I think it was mostly a joke. I’ll never feel secure about everything, but it was comforting to imagine a world in which I did. I think more realistically, when I turn 30 I’ll feel secure about… more things.
This title of my EP came from the the 6th song in the record, “Who Cares?” which I sat down to write about a half of an hour before leaving for work at my bartending job in Columbus, Ohio. I was at the piano. It was cold. I was cold, wearing a blanket like a dress. I was nauseous, which was common for me at the time because of the anxiety which permeated my life at the time. I was in the middle of doing my mental gymnastics warm-up routine before work– talking myself up, or down, whatever I needed to walk through the door.

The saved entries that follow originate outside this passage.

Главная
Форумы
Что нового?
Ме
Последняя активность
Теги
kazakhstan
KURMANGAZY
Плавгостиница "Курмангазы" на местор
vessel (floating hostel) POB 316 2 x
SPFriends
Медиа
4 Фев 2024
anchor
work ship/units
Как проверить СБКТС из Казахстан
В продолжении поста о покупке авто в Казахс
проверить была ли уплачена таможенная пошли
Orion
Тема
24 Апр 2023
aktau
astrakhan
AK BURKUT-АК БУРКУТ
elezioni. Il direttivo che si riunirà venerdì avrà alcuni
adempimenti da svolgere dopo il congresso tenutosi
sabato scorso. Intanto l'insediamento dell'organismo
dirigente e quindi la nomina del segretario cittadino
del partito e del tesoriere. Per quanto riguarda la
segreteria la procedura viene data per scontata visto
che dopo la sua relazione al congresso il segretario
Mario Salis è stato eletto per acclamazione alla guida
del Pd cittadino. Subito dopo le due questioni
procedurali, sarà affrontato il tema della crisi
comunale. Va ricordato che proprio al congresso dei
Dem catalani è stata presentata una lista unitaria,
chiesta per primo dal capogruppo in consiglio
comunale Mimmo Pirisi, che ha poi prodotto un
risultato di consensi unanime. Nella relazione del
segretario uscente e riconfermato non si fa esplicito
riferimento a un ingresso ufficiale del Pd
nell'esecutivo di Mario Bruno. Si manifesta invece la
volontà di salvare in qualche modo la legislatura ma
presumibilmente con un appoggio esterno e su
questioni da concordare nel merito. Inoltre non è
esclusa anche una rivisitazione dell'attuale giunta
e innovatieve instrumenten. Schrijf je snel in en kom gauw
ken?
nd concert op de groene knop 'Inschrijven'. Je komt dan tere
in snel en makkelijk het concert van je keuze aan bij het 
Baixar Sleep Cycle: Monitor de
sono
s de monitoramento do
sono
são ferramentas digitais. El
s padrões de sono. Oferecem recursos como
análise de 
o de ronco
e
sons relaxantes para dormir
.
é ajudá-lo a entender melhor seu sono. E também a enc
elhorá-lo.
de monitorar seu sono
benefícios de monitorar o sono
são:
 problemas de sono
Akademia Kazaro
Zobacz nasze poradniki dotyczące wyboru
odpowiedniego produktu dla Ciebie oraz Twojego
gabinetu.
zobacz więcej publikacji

This was the theme of my life at the time. Feeling insecure and giving myself pep talks to hide it.
I talked to Cassy Kolsar about this in a conversation for her beautiful ‘zine last autumn.
There are two veins of insecurity I was thinking about. The insecurity of not being able to say who you are or what you need or don’t want. And then that insecurity is amplified by actual insecurity: if I say what I need will I lose my job? Not having the monetary security to be able to walk away from a bad situation.
It does change as you get older. You realize that you want to lose the people in your life who judge you or don’t make room for you to be a human. And you also realize that you can almost always walk away.